ОТРЫВОК ИСТОЧНИКА
============

Если служба тебе немного докучает, это ничего, на то она и существует, ничего другого от нее желать нельзя. Зато можно пожелать, чтобы уже в ближайшее время явился Ровольт или кто-нибудь другой и вытащил тебя с твоей службы. Но только потом надо, чтобы он оставил тебя в Праге и чтобы ты хотел остаться! Здесь уже хорошо, но я ни на что не способен и грущу. Конечно, это когда-нибудь кончится, я знаю. Роман[23] так велик, как будто я размахнулся писать по всему небу (такому же бесцветному и неясному, как сегодня) и, начав писать первую же фразу, тут же запутался. Но я уже понял, что, как бы безнадежно ни было уже написанное, пугаться не надо, и этот опыт вчера мне очень помог.
Зато мой дом доставляет мне удовольствие. Пол все время устлан травами, которые я приношу. Вчера перед сном мне даже чудились женские голоса. Если не знать звука босых ног, шлепающих по траве, то, когда лежишь в постели и мимо пробегает человек, можно подумать, что это буйвол, который за ним гонится. Никак не могу научиться косить.
Будь здоров и привет всем.
Твой Франц
[Юнгборг в Гарце, июль 1912]
Мой дражайший Макс!
Помучившись, я решил прекратить. Нет больше сил, и в ближайшее время я вряд ли буду в состоянии улучшить оставшуюся штуковину[24]. Сейчас я этого не могу, но, несомненно, смогу когда-нибудь, в более благоприятные времена, и неужели ты действительно хочешь мне посоветовать — почему, хотел бы я знать, — чтобы я в ясном уме разрешил напечатать что-нибудь плохое, что мне потом будет неприятно, как те два разговора в «Гиперионе»[25]. Того, что пока переписано на пишущей машинке, для книги, наверное, недостаточно, однако невозможность напечататься и даже более досадные вещи немногим хуже этого проклятого самопринуждения. В этих пьесах есть несколько мест, насчет которых я хотел бы посоветоваться с десятком тысяч людей, но, если я их придержу, мне никто не нужен, кроме тебя и меня, и я доволен. Признай, что я прав! Эта необходимость все время писать и думать уже и так мешает мне все время и без нужды мучит. Оставить плохие вещи окончательно плохими можно лишь на смертном одре. Скажи мне, что я прав или, по крайней мере, что ты на меня не в обиде; тогда я с чистой совестью и спокойный в отношении тебя снова смогу приняться за что-нибудь другое.

============

ИСХОДНЫЕ ДАННЫЕ
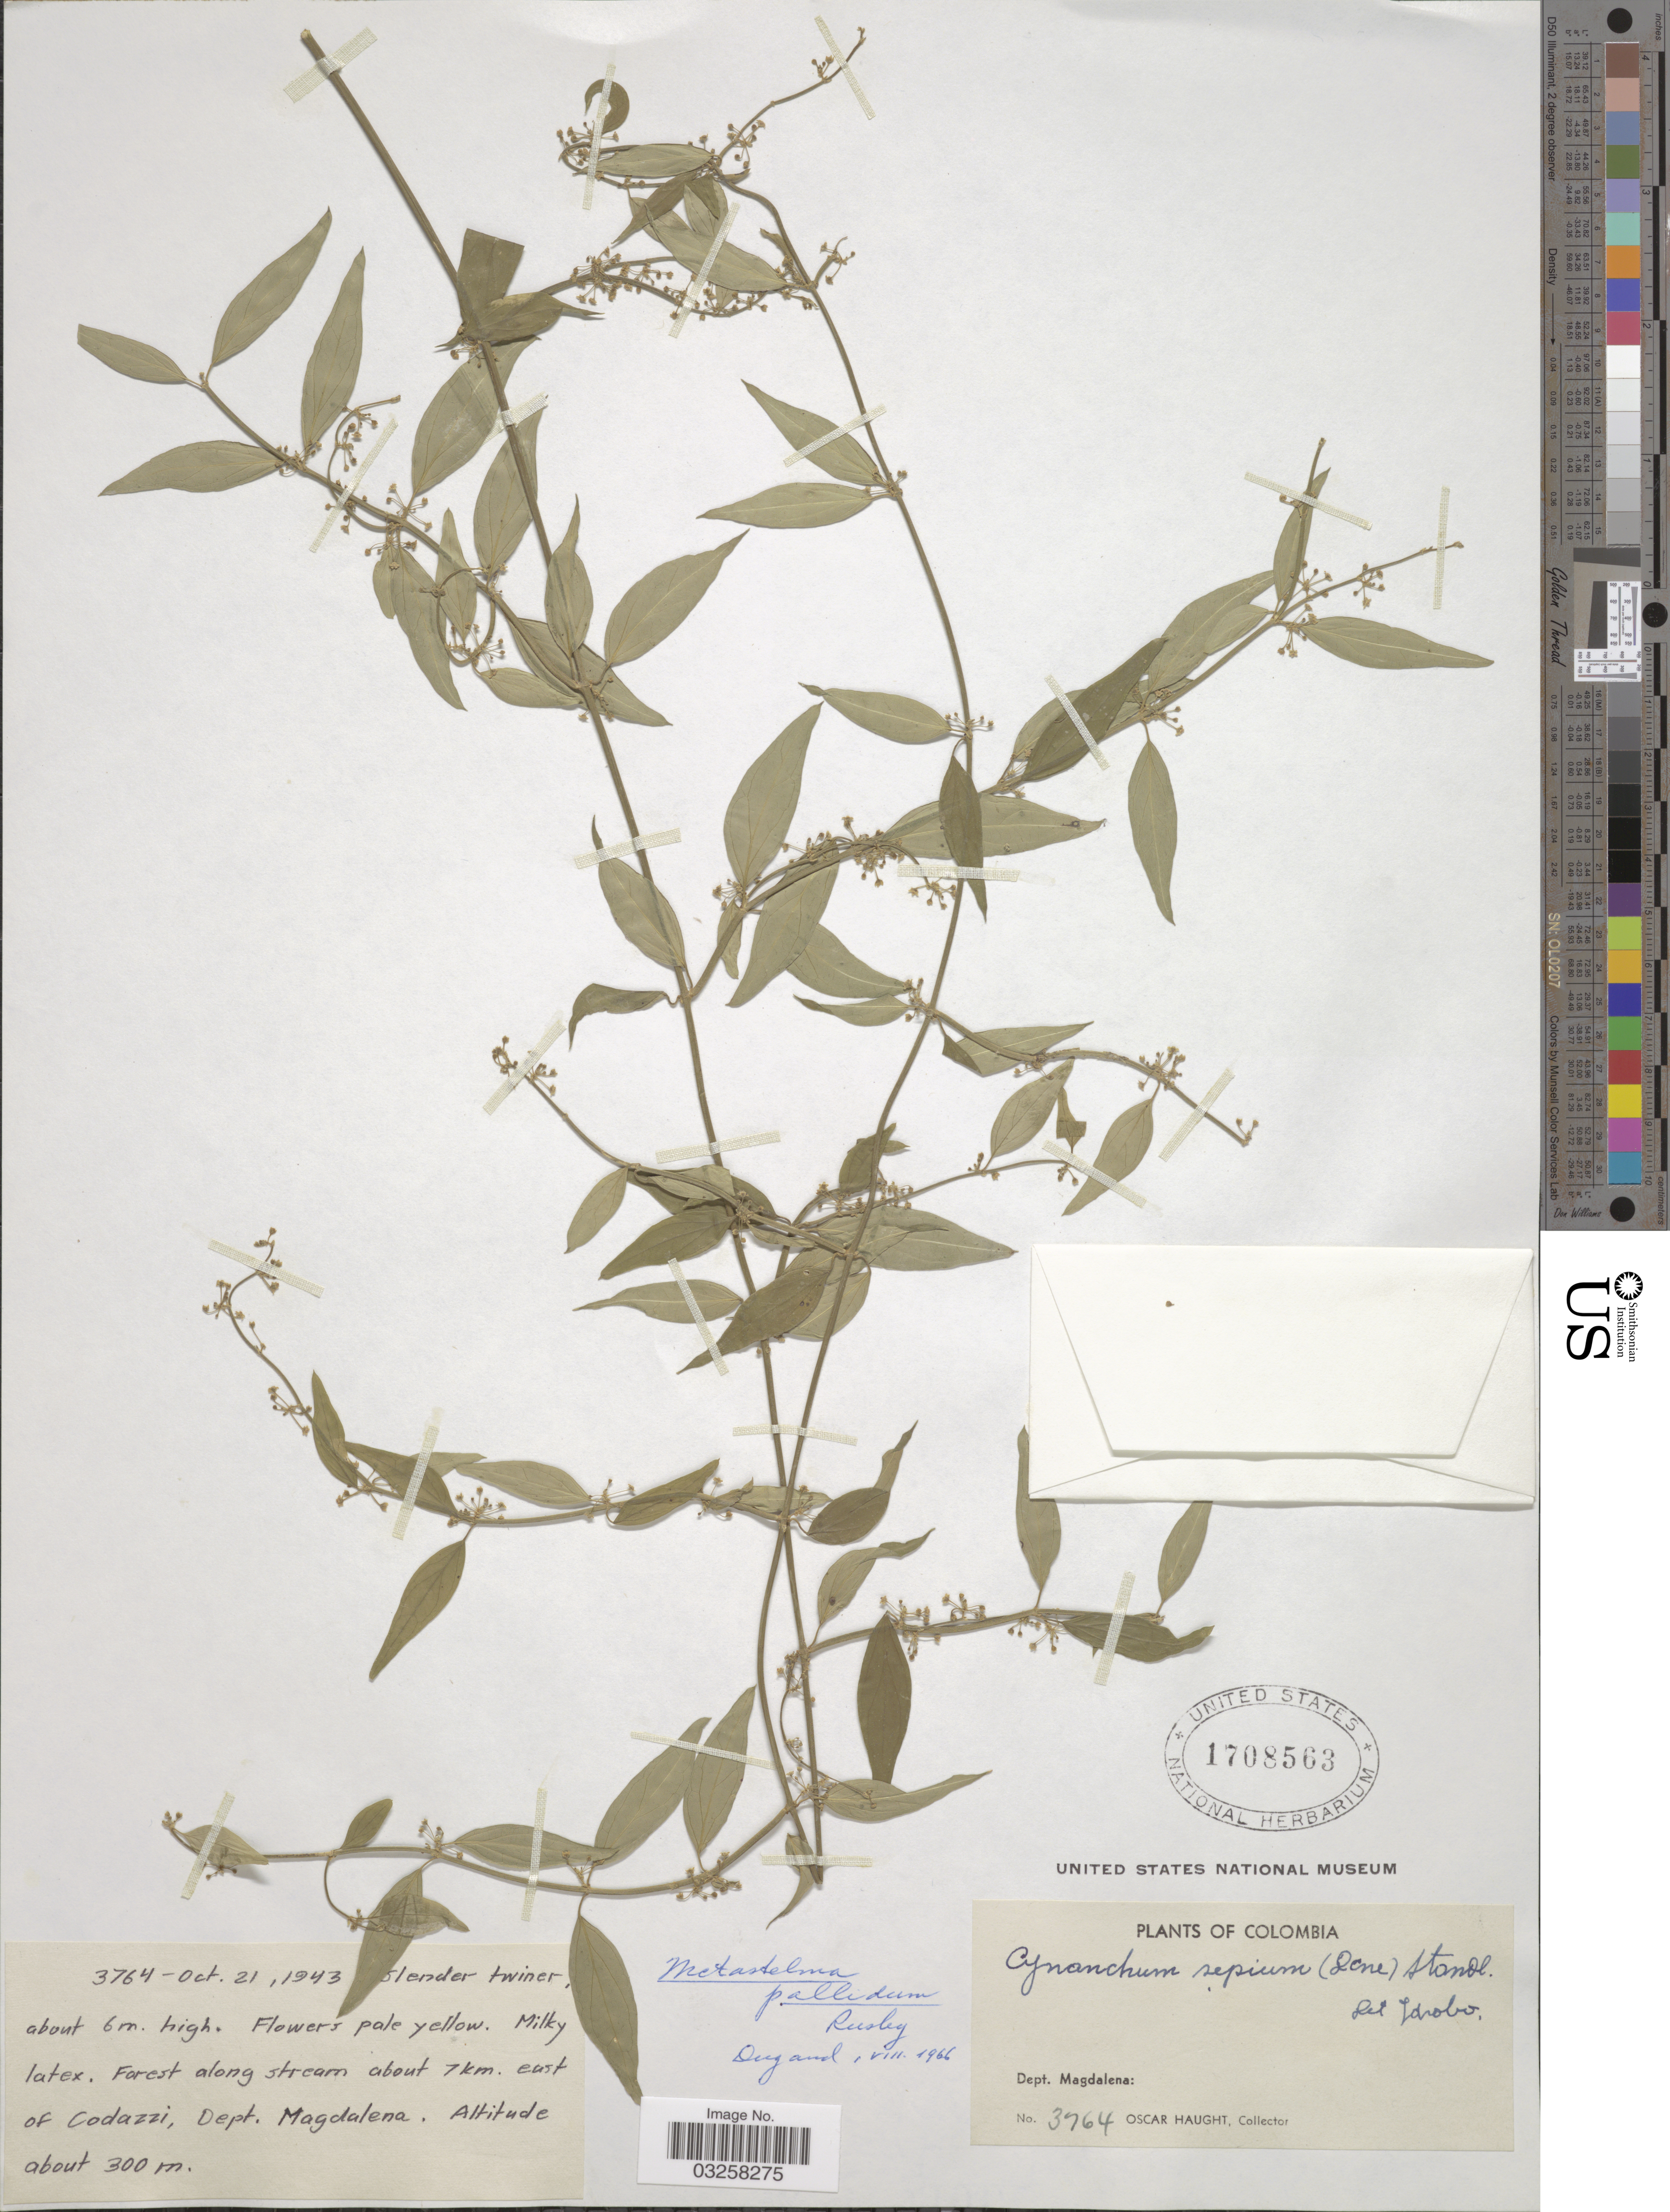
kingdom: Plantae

============

ЦЕЛЬ ЗАДАНИЯ
Объясните по отрывку в одном–трех предложениях, почему в письме, которое начинается словами «Мой дражайший Макс!», пишущий отказывается сейчас печатать оставшуюся вещь.

ПИСЬМЕННОЕ РЕШЕНИЕ
У него больше нет сил, и улучшить эту вещь в ближайшее время он вряд ли сможет, хотя надеется сделать это в более благоприятные времена. Печатать что-нибудь плохое в ясном уме он не хочет, потому что потом это будет ему неприятно, как те два разговора в «Гиперионе».